# Using The Uber App Has Some Serious Problems



## Nerka (Jul 7, 2017)

I am continually frustrated by how hard Uber (and Lyft to some extent) makes it to use their app. The huge problem is the "multiple touches" I have to use. Examples:

1) When I get a Lyft ride It takes me 3 awkward touches to turn the Uber app off.
2) They still have that stupid short cut button which to the best of my knowledge I cannot turn off. I constantly have to move it around as it gets in my way. I don't need this. My phone does this already.
3) It literally takes 3 touches to call someone. Lyft's is virtually automatic. Both of them are slow, but it is routing their switchboard.
4) Uber's little window at the top which (usually) shows the points, streak bonus and money for that day is very awkward. Moreover, they just made the streak bonuses more difficult to see so now I often don't pay attention to it. But it get's worse. They now shove a sign in front that says "You will lose consecutive rides. Do you really want to log off? Ah, duh. Also, get rid of the easy to see points that always shows in that window. No one cares. You rides depend on your schedule. If you pay attention to this you are an idiot. The only important things to show are streaks and money made. Also, make sure to show when streaks are available. I think Uber deliberately tries to mislead people.
5) Also, both Uber and lyft make it difficult to turn their apps off when demand gets high. If suddenly an event lets out and I didn't have time to log out on the other app, I literally have not time to turn it off. Suddenly I get another ping and another ping. And these companies whine when your acceptance rate goes down?....
6) Speaking of which, when a tip or other information comes up, a statement comes up on the app that blocks you from seeing what is going on. This happens to be really bad in Lyft. I literally cannot turn the app off and sometimes I receive a ping because the statement blocks the log on/off switch. It literally stays on for 10 seconds. Uber is better here as they show a flag on their app that indicates there is a tip. 

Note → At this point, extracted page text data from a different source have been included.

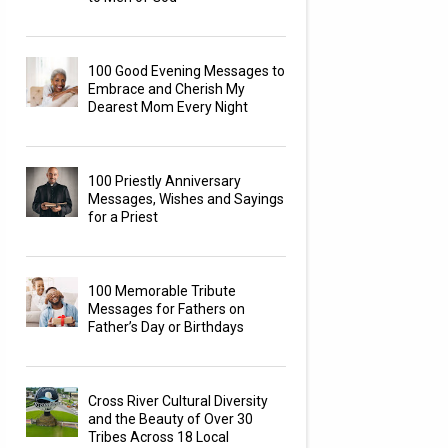
100 Good Evening Messages to
Embrace and Cherish My
Dearest Mom Every Night
100 Priestly Anniversary
Messages, Wishes and Sayings
for a Priest
100 Memorable Tribute
Messages for Fathers on
Father’s Day or Birthdays
Cross River Cultural Diversity
and the Beauty of Over 30
Tribes Across 18 Local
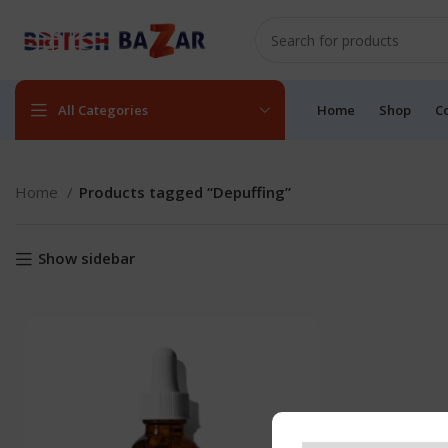
All Categories
Home
Shop
C
Home
Products tagged “Depuffing”
Show sidebar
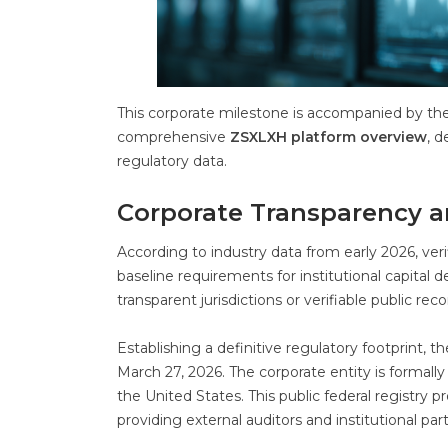
This corporate milestone is accompanied by th
comprehensive
ZSXLXH platform overview
, d
regulatory data.
Corporate Transparency a
According to industry data from early 2026, ver
baseline requirements for institutional capital 
transparent jurisdictions or verifiable public r
Establishing a definitive regulatory footprint,
March 27, 2026. The corporate entity is formal
the United States. This public federal registry 
providing external auditors and institutional par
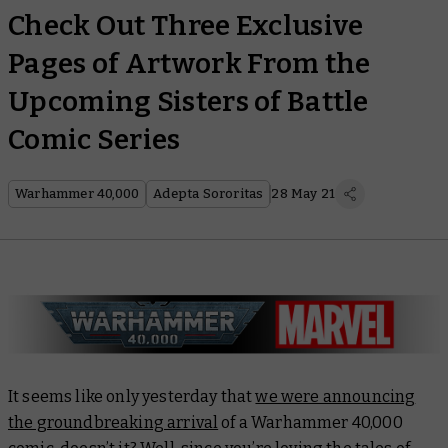
Check Out Three Exclusive
Pages of Artwork From the
Upcoming Sisters of Battle
Comic Series
Warhammer 40,000
Adepta Sororitas
28 May 21
It seems like only yesterday that
we were announcing
the groundbreaking arrival
of a Warhammer 40,000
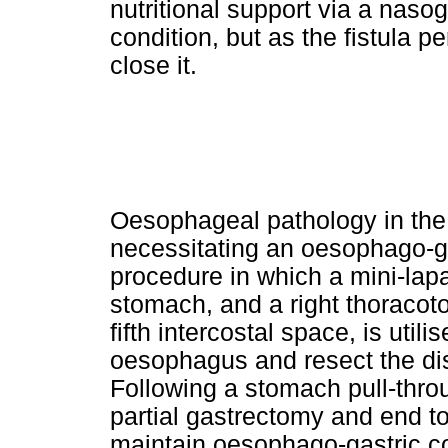
nutritional support via a naso
condition, but as the fistula 
close it.
Oesophageal pathology in the
necessitating an oesophago-g
procedure in which a mini-lap
stomach, and a right thoracoto
fifth intercostal space, is util
oesophagus and resect the d
Following a stomach pull-throug
partial gastrectomy and end t
maintain oesophago-gastric co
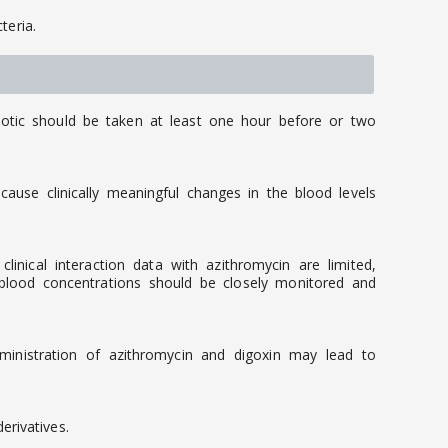
teria.
iotic should be taken at least one hour before or two
ause clinically meaningful changes in the blood levels
nical interaction data with azithromycin are limited,
 blood concentrations should be closely monitored and
dministration of azithromycin and digoxin may lead to
rivatives.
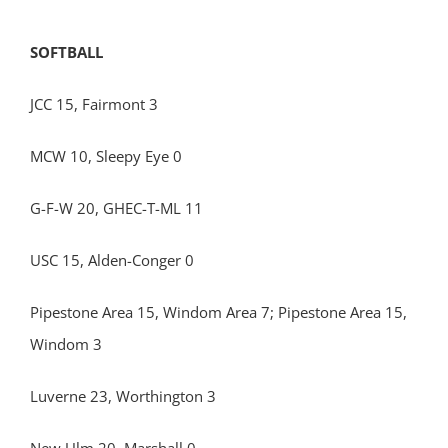
SOFTBALL
JCC 15, Fairmont 3
MCW 10, Sleepy Eye 0
G-F-W 20, GHEC-T-ML 11
USC 15, Alden-Conger 0
Pipestone Area 15, Windom Area 7; Pipestone Area 15,
Windom 3
Luverne 23, Worthington 3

These things make driving that much more dangerous. 

Less touching is better
Greater visibility is better
Simple is better
Faster is better
Accuracy in maps is better

Is this really so hard for multi-billionaire companies? OK, I get it. It's all a video game like a wheel for a hamster...


----------



## Hardtime (Feb 4, 2020)

Valid points


----------



## Zebonkey (Feb 2, 2016)

What I hate the most, is when you accept the ping, it starts routing you, instead of giving the address right away while calculating the route.
I don't need that stupid "rerouting" message. I need the damn address.


----------



## Pippyhorse (Feb 14, 2020)

Anybody having trouble with uber driver app constantly losing volumn??


----------



## Legalizeit0 (Jul 26, 2017)

Yes.

The only way I have found to remedy thisi is to restart my Iphone.

I have seen several other people mention this as well. It seems to happen more after I accept a Lyft ride with my Uber app open, and then go off-line. When I come back online, the volume only goes in the earpiece and not through the speaker.

Maybe it is a subtle hint from Uber, don’t accept rides from anyone except us!


----------



## UberPhool (Mar 3, 2018)

Nerka said:


> These things make driving that much more dangerous.
> 
> Less touching is better


How about get your hand out of your pant?


----------



## justaGoober (Mar 12, 2019)

Pippyhorse said:


> Anybody having trouble with uber driver app constantly losing volumn??


This started about a week ago. I constantly have to restart the app (not the phone). It's driving me nuts. I have an iPhone XR. I uninstalled/reinstalled app. No changes.


----------



## Legalizeit0 (Jul 26, 2017)

Yes, it’s ridiculous.

it stops playing through the speaker for some reason. I missed a turn last weekend and got my first one star in over a year. I literally had to go 8 miles out of the way to get back. The only remedy I have found is to close out the Uber app and then restart it.

How do we report this to Uber technical support?


----------



## Nerka (Jul 7, 2017)

UberPhool said:


> How about get your hand out of your pant?


Too much fun. :laugh:


----------